From FIG. 2, compared to Example 2, the benzene ring at 1496 cm -1 in Example 1 is used as an internal standard, and the peak intensity at 1700 cm -1 due to the carbonyl group is lower. This indicates that the proportion of trimers is high.

Example 4
The maleimide resin (M1) obtained in Synthesis Example 2 is 56.6 parts by weight of the epoxy resin, 24.2 parts by weight, the curing agent 18, 2 parts by weight, and 2-ethyl 4-methylimidazole (Shikoku Kasei Co., Ltd.) 1.2. After blending parts by weight and kneading with a mixing roll and tableting, a resin molded body was prepared by transfer molding, and cured at 160 ° C. for 2 hours, further at 180 ° C., at 200 ° C. for 2 hours, and at 220 ° C. for 6 hours. . The results of measuring the physical properties of the cured product thus obtained for the following items are shown in Table 1.

マレイミド樹脂 ：M1
エポキシ樹脂 ：NC-3000L（日本化薬株式会社製）
硬化剤 ：KAYAHARD GPH-65日本化薬株式会社製）
触媒（実施例４）：2-エチル4-メチルイミダゾール（四国化成株式会社）
触媒（比較例１）：トリフェニルホスフィン(和光純薬) (Comparative Example 1)
Maleimide resin (M1) obtained in Synthesis Example 2 is 56.6 parts by weight of epoxy resin, 24.2 parts by weight, curing agent 18, 2 parts by weight, and triphenylphosphine (Wako Pure Chemical Industries, Ltd.) 1.2 parts by weight. After mixing and kneading with a mixing roll and tableting, a resin molded body was prepared by transfer molding, and cured at 160 ° C. for 2 hours, further at 180 ° C. for 2 hours, at 200 ° C. for 2 hours, and at 220 ° C. for 6 hours.

Maleimide resin: M1
Epoxy resin: NC-3000L (Nippon Kayaku Co., Ltd.)
Hardener: KAYAHARD GPH-65 manufactured by Nippon Kayaku Co., Ltd.)
Catalyst (Example 4): 2-ethyl 4-methylimidazole (Shikoku Kasei Co., Ltd.)
Catalyst (Comparative Example 1): Triphenylphosphine (Wako Pure Chemical Industries)

(Example 5, Comparative Example 2)
The cured samples obtained in Example 4 and Comparative Example 1 were measured as follows.
Fourier transform infrared spectroscopy (FTIR-8000, Shimadzu Corporation)
KBr method (Aldrich)
FIG.

From FIG. 3, in Example 5, the peak intensity at 1700 cm −1 due to the carbonyl group was lower than in Comparative Example 2 with the benzene ring at 1496 cm −1 as the internal reference. This indicates that the ratio of cyclized trimer is high.

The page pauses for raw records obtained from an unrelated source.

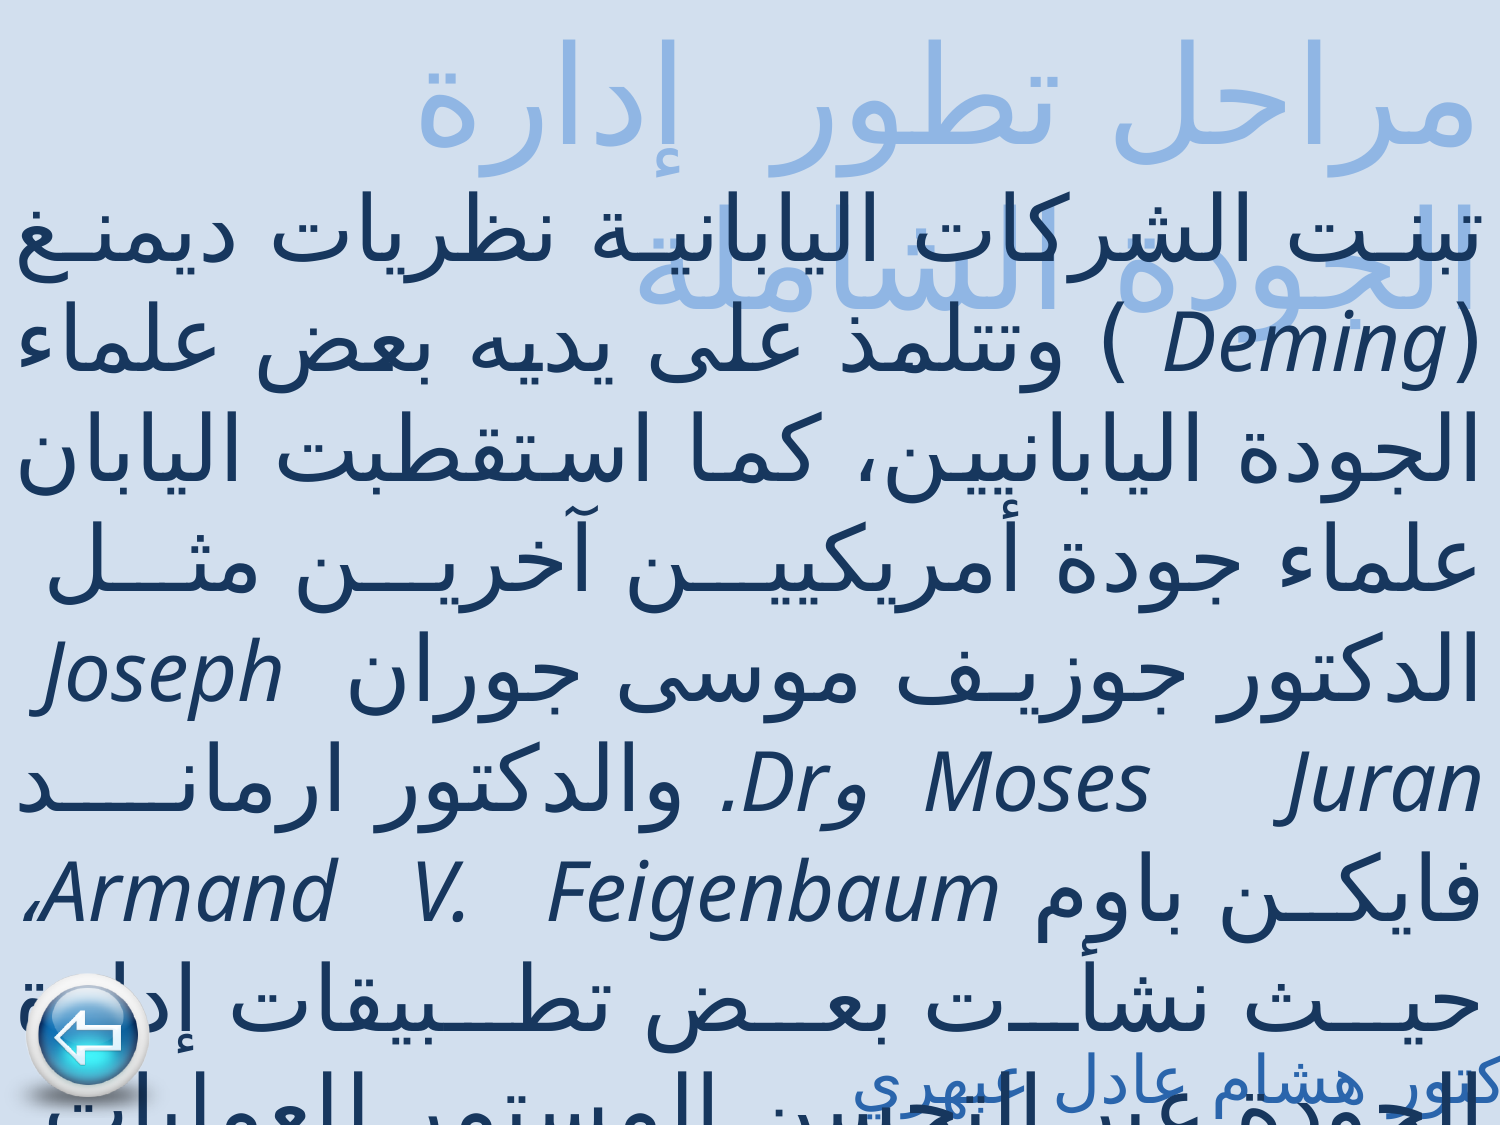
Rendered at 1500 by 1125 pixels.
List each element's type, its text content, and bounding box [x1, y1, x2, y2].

text_box مراحل تطور إدارة الجودة الشاملة [0, 0, 1500, 162]
text_box تبنت الشركات اليابانية نظريات ديمنغ (Deming ) وتتلمذ على يديه بعض علماء الجودة اليابانيين، كما استقطبت اليابان علماء جودة أمريكيين آخرين مثل الدكتور جوزيف موسى جوران Joseph Moses Juran وDr. والدكتور ارماند فايكن باوم Armand V. Feigenbaum، حيث نشأت بعض تطبيقات إدارة الجودة عبر التحسن المستمر للعمليات وفرق العمل والتأكيد على أن رضاء المستفيد هو العامل الأهم في عمليات تحسين الجودة. [0, 162, 1500, 1125]
picture [0, 949, 176, 1125]
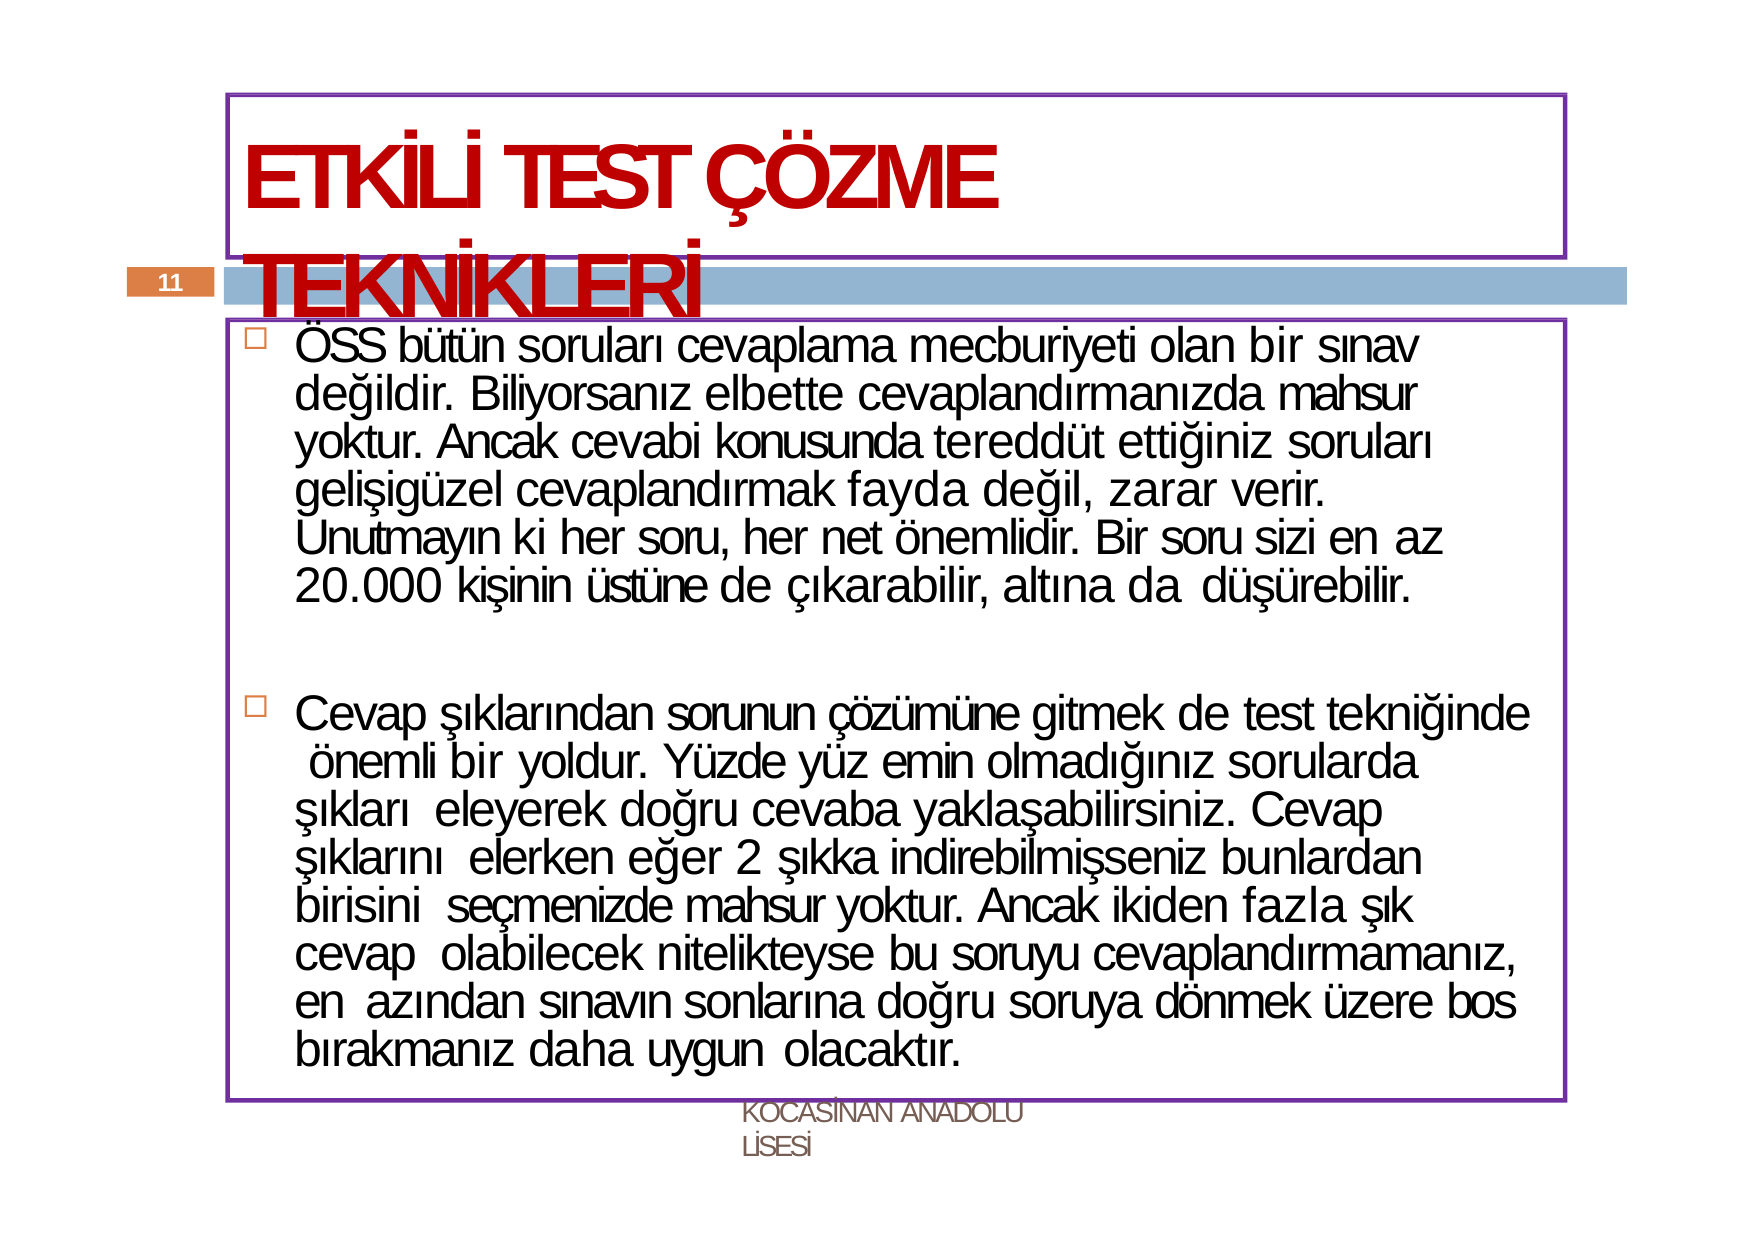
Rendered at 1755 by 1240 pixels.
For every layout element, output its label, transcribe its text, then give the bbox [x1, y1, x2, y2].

text_box ÖSS bütün soruları cevaplama mecburiyeti olan bir sınav değildir. Biliyorsanız elbette cevaplandırmanızda mahsur yoktur. Ancak cevabi konusunda tereddüt ettiğiniz soruları gelişigüzel cevaplandırmak fayda değil, zarar verir. Unutmayın ki her soru, her net önemlidir. Bir soru sizi en az 20.000 kişinin üstüne de çıkarabilir, altına da düşürebilir. Cevap şıklarından sorunun çözümüne gitmek de test tekniğinde önemli bir yoldur. Yüzde yüz emin olmadığınız sorularda şıkları eleyerek doğru cevaba yaklaşabilirsiniz. Cevap şıklarını elerken eğer 2 şıkka indirebilmişseniz bunlardan birisini seçmenizde mahsur yoktur. Ancak ikiden fazla şık cevap olabilecek nitelikteyse bu soruyu cevaplandırmamanız, en azından sınavın sonlarına doğru soruya dönmek üzere bos bırakmanız daha uygun olacaktır. [240, 310, 1542, 1076]
text_box [1104, 317, 1568, 1103]
text_box [225, 92, 1568, 260]
text_box 11 [126, 267, 215, 297]
text_box [225, 317, 739, 1103]
text_box KOCASİNAN ANADOLU LİSESİ [739, 1093, 1104, 1162]
title ETKİLİ TEST ÇÖZME TEKNİKLERİ [240, 114, 1476, 337]
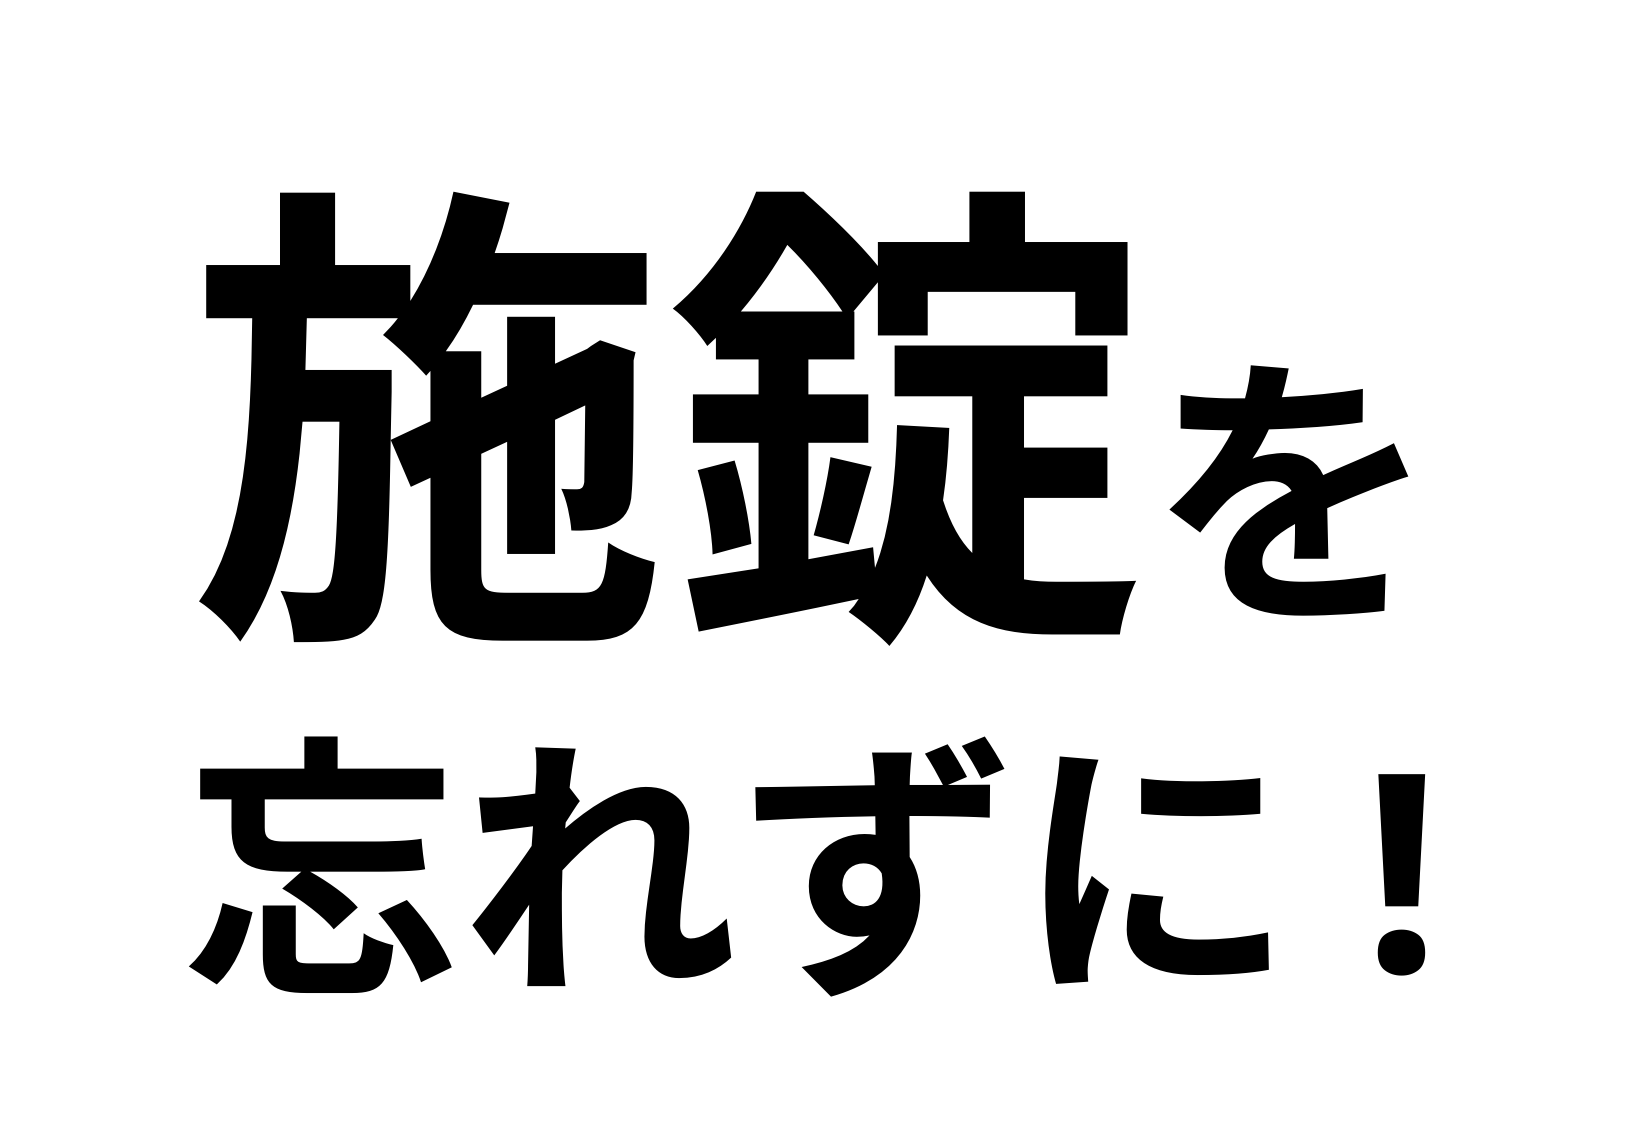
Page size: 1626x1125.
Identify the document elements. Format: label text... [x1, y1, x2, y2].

text_box 施錠を 忘れずに! [0, 112, 1625, 1035]
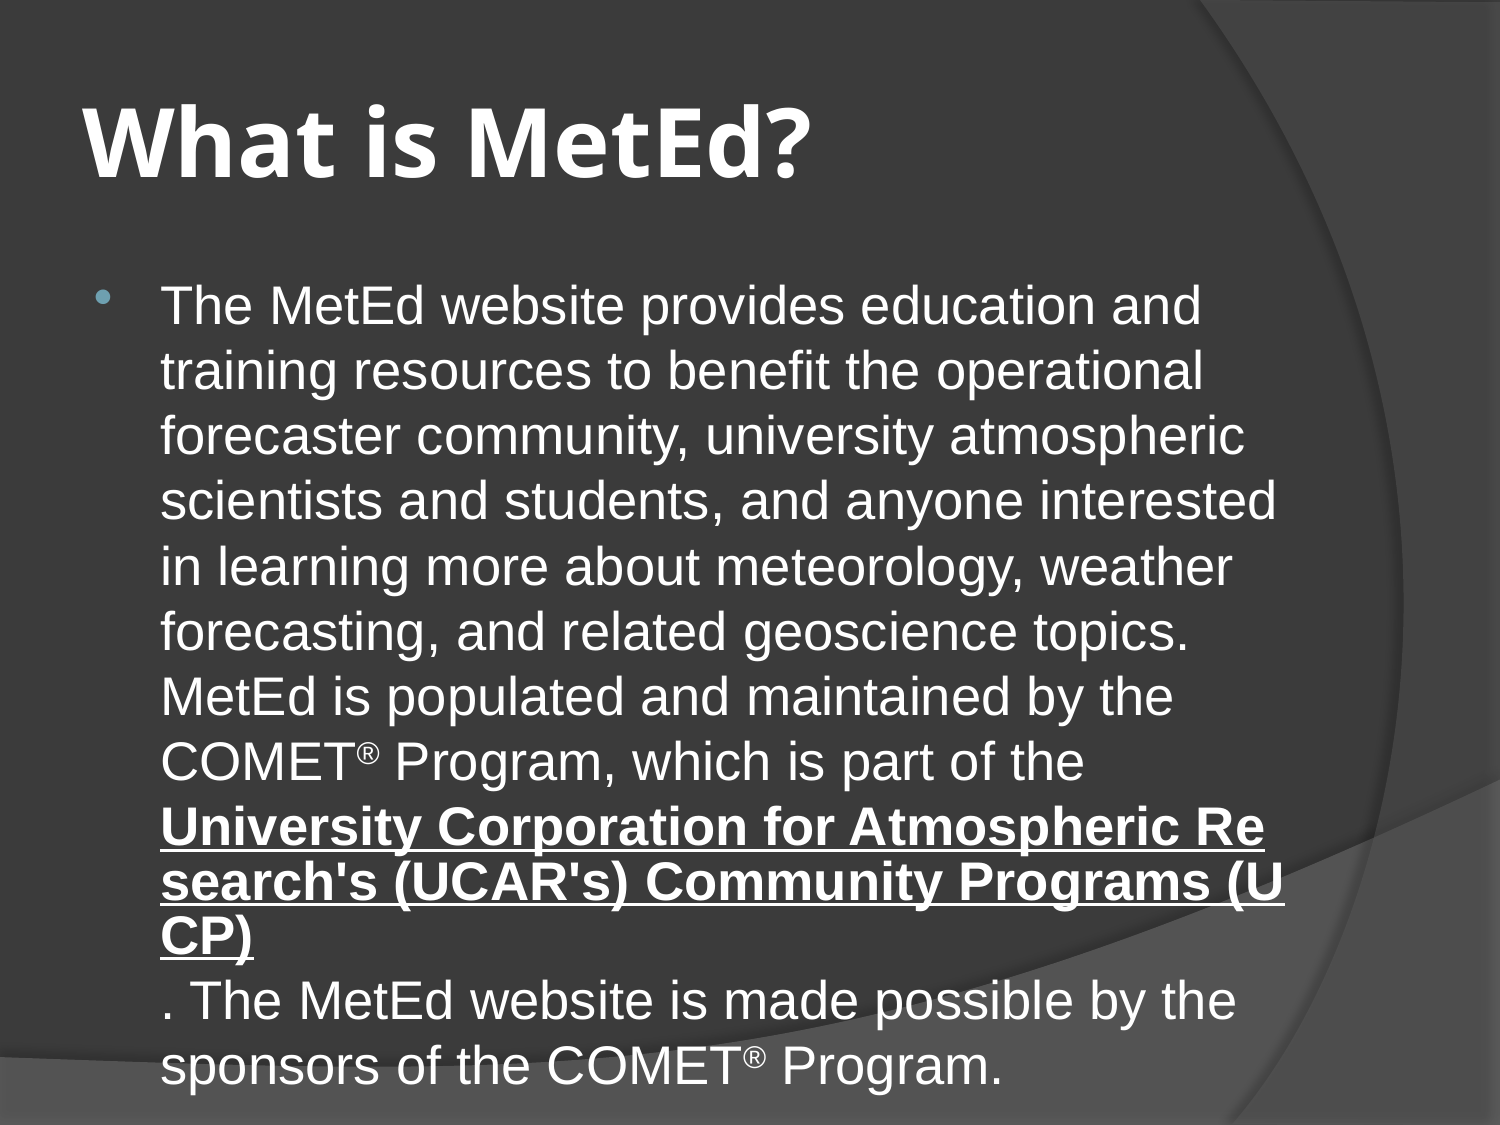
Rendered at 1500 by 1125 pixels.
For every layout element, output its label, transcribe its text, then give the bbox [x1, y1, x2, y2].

list The MetEd website provides education and training resources to benefit the operational forecaster community, university atmospheric scientists and students, and anyone interested in learning more about meteorology, weather forecasting, and related geoscience topics. MetEd is populated and maintained by the COMET® Program, which is part of the University Corporation for Atmospheric Research's (UCAR's) Community Programs (UCP). The MetEd website is made possible by the sponsors of the COMET® Program. [75, 262, 1300, 1005]
title What is MetEd? [75, 45, 1300, 233]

The curable maleimide resin, curable resin composition and cured product thereof according to the present invention have a network structure including a linear structure or a cyclized trimer structure, and therefore have excellent dielectric properties and heat resistance for various maleimide resin systems. Therefore, it is a useful material for sealing materials for electric and electronic parts, circuit boards, carbon fiber composite materials, and the like.

Claims (6)

  A curable maleimide resin containing a linear structure or a maleimide cyclized trimer structure obtained by reacting a compound having at least one maleimide group in one molecule with an anionic polymerization initiator. The curable maleimide resin according to claim 1, comprising a linear structure represented by the following general formula (1).

(In the formula, each R ₁ independently represents a substituent selected from the group consisting of an organic group containing a divalent aromatic ring and a divalent aliphatic residue. N represents an integer of 1 to 10; <Represents the average value of n ≦ 10.) The curable maleimide resin according to claim 1, comprising a maleimide cyclized trimer structure represented by the following general formula (2).

(Wherein R _{2 to} R ₄ each independently represents a substituent selected from the group consisting of an organic group containing a divalent aromatic ring and a divalent aliphatic residue.)   A curable resin composition comprising the curable maleimide resin according to any one of claims 1 to 3 as an essential component.   A cured product comprising the curable resin composition according to claim 4. Obtained by reacting compound (A) having at least one maleimide group in one molecule, epoxy compound (B) having at least one epoxy group in one molecule, and an anionic polymerization initiator (C). A process for producing a maleimide cyclized trimer structure.